Have you experimented with tonality in these 4 ways?

1. Constantly shifting keys, such as _Tristan and Isolde_.

2. A mix of key signatures, such as 2 flats and 2 sharps.

3. A partial key signature, such as 4 flats, but the b is always natural, so the result is "almost" Ab Major/F Minor.

4. Simultaneous, but different key signatures. I think Prokofiev liked this.

Have you tried something else?


----------



## Mahlerian (Nov 27, 2012)

Past a certain point, I feel that using multiple key signatures is more confusing for the performer (unless there are multiple performers) and it's better to just not use them. I've written pieces without any key signature, and another one I wrote uses key signatures, but more as indications of where the center is rather for what notes are to be used.

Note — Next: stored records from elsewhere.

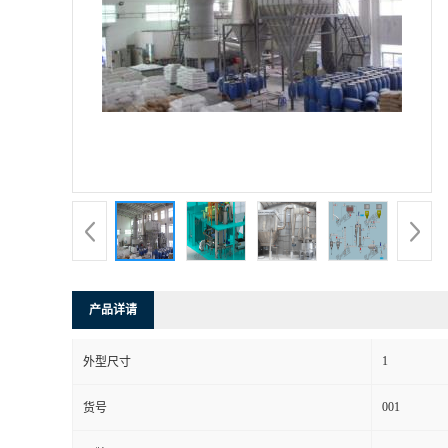
产品详请
1
外型尺寸
001
货号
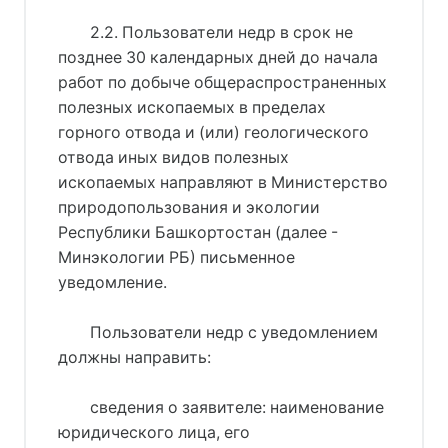
2.2. Пользователи недр в срок не
позднее 30 календарных дней до начала
работ по добыче общераспространенных
полезных ископаемых в пределах
горного отвода и (или) геологического
отвода иных видов полезных
ископаемых направляют в Министерство
природопользования и экологии
Республики Башкортостан (далее -
Минэкологии РБ) письменное
уведомление.
Пользователи недр с уведомлением
должны направить:
сведения о заявителе: наименование
юридического лица, его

I did once start an experiment where each hand on the piano drew from a separate collection of the scale, adding up to the total chromatic, so one had no sharps or flats and the other had five flats, but I found my restriction a little too restrictive and never got past some interesting fragments.


----------



## violadude (May 2, 2011)

I usually don't write with key signatures at all. I feel as though once I write down a D major key signature it has the psychological effect of putting me in a "D Major mindset" and restricts my thinking from other harmonic possibilities.


----------



## Richannes Wrahms (Jan 6, 2014)

I take great care on intervals (as opposed to the implied chords of tonal thinking). I've had plenty of fun doing modal experiments, taking this collection of intervals from one mode and adding them to another, making tone rows and tone row matrices* out of them, structuring phrases to highlight certain relations, etc. The result can be a sort of constant modulation in either mode, tone centre or both (nothing unusual to Bartók or Messiaen). I usually don't use key signatures when writing, I add them later if it makes it easier to read. I also take great joy in completely free 'ear composition'.

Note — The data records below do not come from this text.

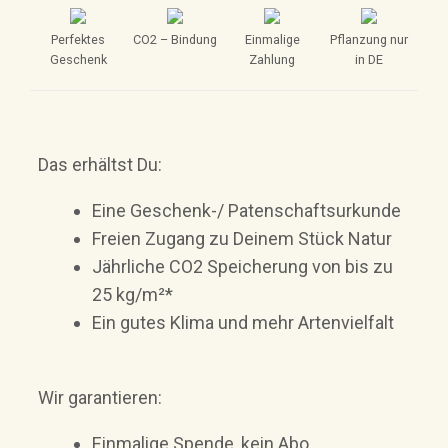
Perfektes
CO2 – Bindung
Einmalige
Pflanzung nur
Geschenk
Zahlung
in DE
Das erhältst Du:
Eine Geschenk-/ Patenschaftsurkunde
Freien Zugang zu Deinem Stück Natur
Jährliche CO2 Speicherung von bis zu
25 kg/m²*
Ein gutes Klima und mehr Artenvielfalt
Wir garantieren:
Einmalige Spende, kein Abo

*not the same thing as what's usually meant but rather a subdivision of the tone row into smaller vectors that allow certain operations, not very different from the procedures of Boulez or Stockhausen; patent pending .


----------



## aleazk (Sep 30, 2011)

My first pieces were in some kind of post-impressionist, pleasing sounding, harmonic style. There, yes, I tried a lot of harmonic twists in a more tonal & modal & diatonic context. Usually, a mix of 'theoretical' considerations and also just trial/error on the keyboard. The result was something with abrupt and quick changes of tonality, often to far away zones.

Now, my language is chromatic. I don't use key signatures. While I don't use strict 12-tone technique, most of my procedures are derived from it (i.e., the use of operations, derived rows, invariance, pivots, etc.) I like this because it gives a constructivist feeling to the harmony, but you have liberty to add whatever you want, and to direct the development of things in the direction you want. You can emphasize the intervals you want whenever you want, while remaining homogeneously chromatic at the big scale. Call it 'statistical 12-tone', in contrast to strict 12-tone. 

I don't tend to favor very harsh dissonace. I also like quartal/quintal harmony and use these type of chords a lot rather than triads (I'm speaking only about the sonorities per se of the chords, since I don't use any type of functionality). Though I also use both simultaneously to make contrasts, also clashes of different scales, etc. I have always been partial to this, that's why my favorites are Debussy, Ravel, Stravinsky, Bartok, Schoenberg. My way of thinking about harmony is still quite rooted to impressionism and Debussy then.

So, basically, the 12-tonish ideas to give a kind of structure and constructivity to the harmony, the development and the treatment of the motivic material (all this as some kind of replacement of tonal functionality structuring). And the impressionism ideas to make all this colorful at the same time. In this sense, Boulez ideas of making a synthesis of the German and the French ideas are relevant to me.

I also like the idea of sound by itself from spectralism (rooted in impressionistic ideas).


----------



## ComposerOfAvantGarde (Dec 2, 2011)

I don't care much for forcing myself to think in "keys" or "tonality," the way I compose is often based on having a particular sound in my head and working with the notes of the chromatic scale and standard instruments to simply recreate that sound. My compositional processes are more often than not based around motific development in some way or another, with less importance given to harmony which in my view is more of an "effect."


----------



## Nope (Mar 15, 2015)

I have been trying something like this on the melodic aspect. Kinna like what Bartok did, I would write smooth melodies that constantly change keys...such as, these group of notes are in C minor, but the next group are in E major etc.
However, I soon realized it is fun to experiment as it is, but I think composers had experimented tonality enough throughout the history. I mean, they have literally done everything one possibly could, thats why they move on to something else in the 20th centuray


----------